> [To do]: Make an exact copy of the entries below and leave any picture out of it.
───── Supplied material
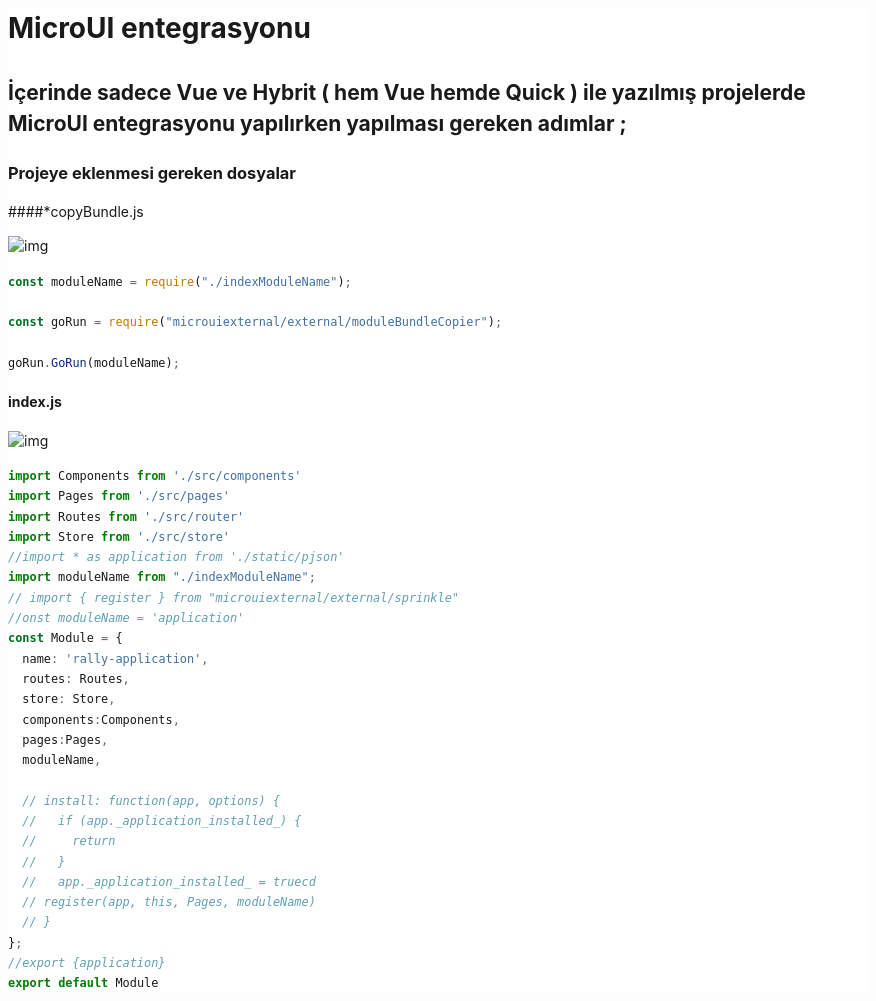 # MicroUI entegrasyonu

## İçerinde **sadece Vue ve Hybrit ( hem Vue hemde Quick )** ile yazılmış projelerde MicroUI entegrasyonu yapılırken yapılması gereken adımlar ;

### Projeye eklenmesi gereken dosyalar 

####*copyBundle.js

![img](https://gitlab.softtech/quickpublic/quick/-/wikis/MicroUI/MicroUI-Entegrasyonu)

```ts
const moduleName = require("./indexModuleName");

const goRun = require("microuiexternal/external/moduleBundleCopier");

goRun.GoRun(moduleName);

```

#### index.js

![img](https://gitlab.softtech/quickpublic/quick/-/wikis/MicroUI/MicroUI-Entegrasyonu)

```ts
import Components from './src/components'
import Pages from './src/pages'
import Routes from './src/router'
import Store from './src/store'
//import * as application from './static/pjson'
import moduleName from "./indexModuleName";
// import { register } from "microuiexternal/external/sprinkle"
//onst moduleName = 'application'
const Module = {
  name: 'rally-application',
  routes: Routes,
  store: Store,
  components:Components,
  pages:Pages,
  moduleName,

  // install: function(app, options) {
  //   if (app._application_installed_) {
  //     return
  //   }
  //   app._application_installed_ = truecd
  // register(app, this, Pages, moduleName)
  // }
};
//export {application}
export default Module
```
──────────
> [Solution to this problem]:
 # MicroUI entegrasyonu

## İçerinde **sadece Vue ve Hybrit ( hem Vue hemde Quick )** ile yazılmış projelerde MicroUI entegrasyonu yapılırken yapılması gereken adımlar ;

### Projeye eklenmesi gereken dosyalar 

####*copyBundle.js

![img](https://gitlab.softtech/quickpublic/quick/-/wikis/MicroUI/MicroUI-Entegrasyonu)

```ts
const moduleName = require("./indexModuleName");

const goRun = require("microuiexternal/external/moduleBundleCopier");

goRun.GoRun(moduleName);

```

#### index.js

![img](https://gitlab.softtech/quickpublic/quick/-/wikis/MicroUI/MicroUI-Entegrasyonu)

```ts
import Components from './src/components'
import Pages from './src/pages'
import Routes from './src/router'
import Store from './src/store'
//import * as application from './static/pjson'
import moduleName from "./indexModuleName";
// import { register } from "microuiexternal/external/sprinkle"
//onst moduleName = 'application'
const Module = {
  name: 'rally-application',
  routes: Routes,
  store: Store,
  components:Components,
  pages:Pages,
  moduleName,

  // install: function(app, options) {
  //   if (app._application_installed_) {
  //     return
  //   }
  //   app._application_installed_ = truecd
  // register(app, this, Pages, moduleName)
  // }
};
//export {application}
export default Module
```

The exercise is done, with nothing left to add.